+++ Record excerpts +++
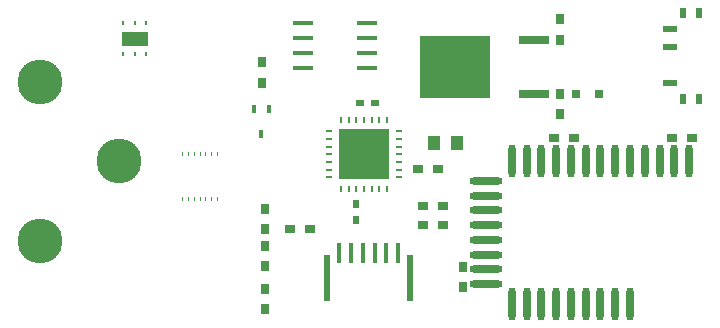
<source format=gbr>
G04 DipTrace 2.4.0.2*
%INTopPaste.gbr*%
%MOIN*%
%ADD56R,0.0865X0.0511*%
%ADD58R,0.0077X0.0156*%
%ADD60R,0.0018X0.0156*%
%ADD62O,0.1101X0.0255*%
%ADD64O,0.0255X0.1101*%
%ADD66R,0.0117X0.0255*%
%ADD68R,0.2341X0.2105*%
%ADD70R,0.1003X0.0314*%
%ADD72R,0.1652X0.1652*%
%ADD74O,0.0058X0.0255*%
%ADD76O,0.0255X0.0058*%
%ADD78R,0.0707X0.0156*%
%ADD80C,0.1495*%
%ADD82R,0.0314X0.0314*%
%ADD90R,0.0196X0.1574*%
%ADD92R,0.0156X0.0707*%
%ADD94R,0.0432X0.0511*%
%ADD96R,0.0353X0.0314*%
%ADD98R,0.0274X0.0196*%
%ADD100R,0.0196X0.0274*%
%ADD102R,0.0314X0.0353*%
%ADD104R,0.0235X0.0353*%
%ADD106R,0.0511X0.0196*%
%FSLAX44Y44*%
G04*
G70*
G90*
G75*
G01*
%LNTopPaste*%
%LPD*%
D106*
X29065Y12565D3*
Y13746D3*
Y14337D3*
D104*
X29478Y12014D3*
X30030D3*
X29478Y14888D3*
X30030D3*
D102*
X15565Y5690D3*
Y5021D3*
D100*
X18599Y8504D3*
Y7993D3*
D98*
X18723Y11885D3*
X19235D3*
D102*
X25376Y12192D3*
Y11523D3*
X25375Y14001D3*
Y14670D3*
D96*
X29125Y10720D3*
X29794D3*
X25845D3*
X25176D3*
D102*
X22139Y6428D3*
Y5759D3*
D94*
X21940Y10565D3*
X21192D3*
D92*
X18026Y6890D3*
X18419D3*
X18813D3*
X19207D3*
X19601D3*
X19994D3*
D90*
X17632Y6063D3*
X20388D3*
D82*
X26692Y12193D3*
X25905D3*
D102*
X15565Y7690D3*
Y8359D3*
D96*
X17065Y7690D3*
X16396D3*
X20815Y8440D3*
X21484D3*
X20815Y7815D3*
X21484D3*
D102*
X15565Y6440D3*
Y7109D3*
D96*
X21315Y9690D3*
X20646D3*
D102*
X15440Y12565D3*
Y13235D3*
D80*
X10690Y9940D3*
X8040Y7290D3*
Y12590D3*
D78*
X16815Y14565D3*
Y14065D3*
Y13565D3*
Y13065D3*
X18941D3*
Y13565D3*
Y14065D3*
Y14565D3*
D76*
X17690Y10940D3*
Y10684D3*
Y10428D3*
Y10172D3*
Y9916D3*
Y9660D3*
Y9405D3*
D74*
X18084Y9011D3*
X18340D3*
X18596D3*
X18852D3*
X19108D3*
X19364D3*
X19620D3*
D76*
X20013Y9405D3*
Y9660D3*
Y9916D3*
Y10172D3*
Y10428D3*
Y10684D3*
Y10940D3*
D74*
X19620Y11334D3*
X19364D3*
X19108D3*
X18852D3*
X18596D3*
X18340D3*
X18084D3*
D72*
X18852Y10172D3*
D70*
X24530Y12200D3*
Y13995D3*
D68*
X21892Y13098D3*
D66*
X15686Y11693D3*
X15174D3*
X15430Y10867D3*
D64*
X29690Y9940D3*
X29198D3*
X28706D3*
X28214D3*
X27721D3*
X27229D3*
X26737D3*
X26245D3*
X25753D3*
X25261D3*
X24769D3*
X24277D3*
X23784D3*
D62*
X22918Y9290D3*
Y8798D3*
Y8306D3*
Y7814D3*
Y7322D3*
Y6830D3*
Y6338D3*
Y5846D3*
D64*
X23784Y5196D3*
X24277D3*
X24769D3*
X25261D3*
X25753D3*
X26245D3*
X26737D3*
X27229D3*
X27721D3*
D60*
X12815Y8690D3*
X13012D3*
X13209D3*
X13406D3*
X13603D3*
X13800D3*
X13996D3*
Y10186D3*
X13800D3*
X13603D3*
X13406D3*
X13209D3*
X13012D3*
X12815D3*
D58*
X10815Y14565D3*
Y13502D3*
X11209D3*
Y14565D3*
X11602D3*
Y13502D3*
D56*
X11209Y14034D3*
M02*

</source>
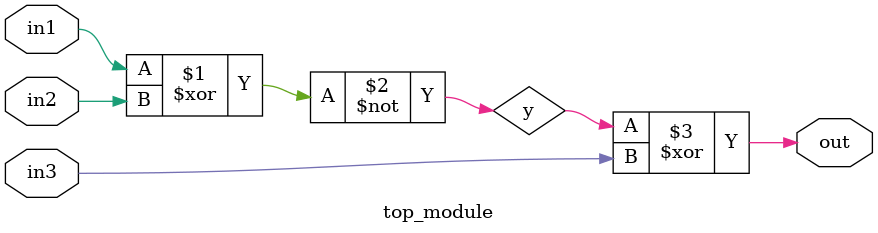
<source format=v>
module top_module (
    input in1,
    input in2,
    input in3,
    output out);
	
    wire y;
    assign y = ~(in1^in2);
    assign out = y^in3;
	
endmodule

</source>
+++
Output the listing above exactly, excluding all pictures.

## [Exercise output]
<source format=gbr>
G04 DipTrace 2.4.0.2*
%INTopPaste.gbr*%
%MOIN*%
%ADD56R,0.0865X0.0511*%
%ADD58R,0.0077X0.0156*%
%ADD60R,0.0018X0.0156*%
%ADD62O,0.1101X0.0255*%
%ADD64O,0.0255X0.1101*%
%ADD66R,0.0117X0.0255*%
%ADD68R,0.2341X0.2105*%
%ADD70R,0.1003X0.0314*%
%ADD72R,0.1652X0.1652*%
%ADD74O,0.0058X0.0255*%
%ADD76O,0.0255X0.0058*%
%ADD78R,0.0707X0.0156*%
%ADD80C,0.1495*%
%ADD82R,0.0314X0.0314*%
%ADD90R,0.0196X0.1574*%
%ADD92R,0.0156X0.0707*%
%ADD94R,0.0432X0.0511*%
%ADD96R,0.0353X0.0314*%
%ADD98R,0.0274X0.0196*%
%ADD100R,0.0196X0.0274*%
%ADD102R,0.0314X0.0353*%
%ADD104R,0.0235X0.0353*%
%ADD106R,0.0511X0.0196*%
%FSLAX44Y44*%
G04*
G70*
G90*
G75*
G01*
%LNTopPaste*%
%LPD*%
D106*
X29065Y12565D3*
Y13746D3*
Y14337D3*
D104*
X29478Y12014D3*
X30030D3*
X29478Y14888D3*
X30030D3*
D102*
X15565Y5690D3*
Y5021D3*
D100*
X18599Y8504D3*
Y7993D3*
D98*
X18723Y11885D3*
X19235D3*
D102*
X25376Y12192D3*
Y11523D3*
X25375Y14001D3*
Y14670D3*
D96*
X29125Y10720D3*
X29794D3*
X25845D3*
X25176D3*
D102*
X22139Y6428D3*
Y5759D3*
D94*
X21940Y10565D3*
X21192D3*
D92*
X18026Y6890D3*
X18419D3*
X18813D3*
X19207D3*
X19601D3*
X19994D3*
D90*
X17632Y6063D3*
X20388D3*
D82*
X26692Y12193D3*
X25905D3*
D102*
X15565Y7690D3*
Y8359D3*
D96*
X17065Y7690D3*
X16396D3*
X20815Y8440D3*
X21484D3*
X20815Y7815D3*
X21484D3*
D102*
X15565Y6440D3*
Y7109D3*
D96*
X21315Y9690D3*
X20646D3*
D102*
X15440Y12565D3*
Y13235D3*
D80*
X10690Y9940D3*
X8040Y7290D3*
Y12590D3*
D78*
X16815Y14565D3*
Y14065D3*
Y13565D3*
Y13065D3*
X18941D3*
Y13565D3*
Y14065D3*
Y14565D3*
D76*
X17690Y10940D3*
Y10684D3*
Y10428D3*
Y10172D3*
Y9916D3*
Y9660D3*
Y9405D3*
D74*
X18084Y9011D3*
X18340D3*
X18596D3*
X18852D3*
X19108D3*
X19364D3*
X19620D3*
D76*
X20013Y9405D3*
Y9660D3*
Y9916D3*
Y10172D3*
Y10428D3*
Y10684D3*
Y10940D3*
D74*
X19620Y11334D3*
X19364D3*
X19108D3*
X18852D3*
X18596D3*
X18340D3*
X18084D3*
D72*
X18852Y10172D3*
D70*
X24530Y12200D3*
Y13995D3*
D68*
X21892Y13098D3*
D66*
X15686Y11693D3*
X15174D3*
X15430Y10867D3*
D64*
X29690Y9940D3*
X29198D3*
X28706D3*
X28214D3*
X27721D3*
X27229D3*
X26737D3*
X26245D3*
X25753D3*
X25261D3*
X24769D3*
X24277D3*
X23784D3*
D62*
X22918Y9290D3*
Y8798D3*
Y8306D3*
Y7814D3*
Y7322D3*
Y6830D3*
Y6338D3*
Y5846D3*
D64*
X23784Y5196D3*
X24277D3*
X24769D3*
X25261D3*
X25753D3*
X26245D3*
X26737D3*
X27229D3*
X27721D3*
D60*
X12815Y8690D3*
X13012D3*
X13209D3*
X13406D3*
X13603D3*
X13800D3*
X13996D3*
Y10186D3*
X13800D3*
X13603D3*
X13406D3*
X13209D3*
X13012D3*
X12815D3*
D58*
X10815Y14565D3*
Y13502D3*
X11209D3*
Y14565D3*
X11602D3*
Y13502D3*
D56*
X11209Y14034D3*
M02*

</source>
<source format=v>
module top_module (
    input in1,
    input in2,
    input in3,
    output out);
	
    wire y;
    assign y = ~(in1^in2);
    assign out = y^in3;
	
endmodule

</source>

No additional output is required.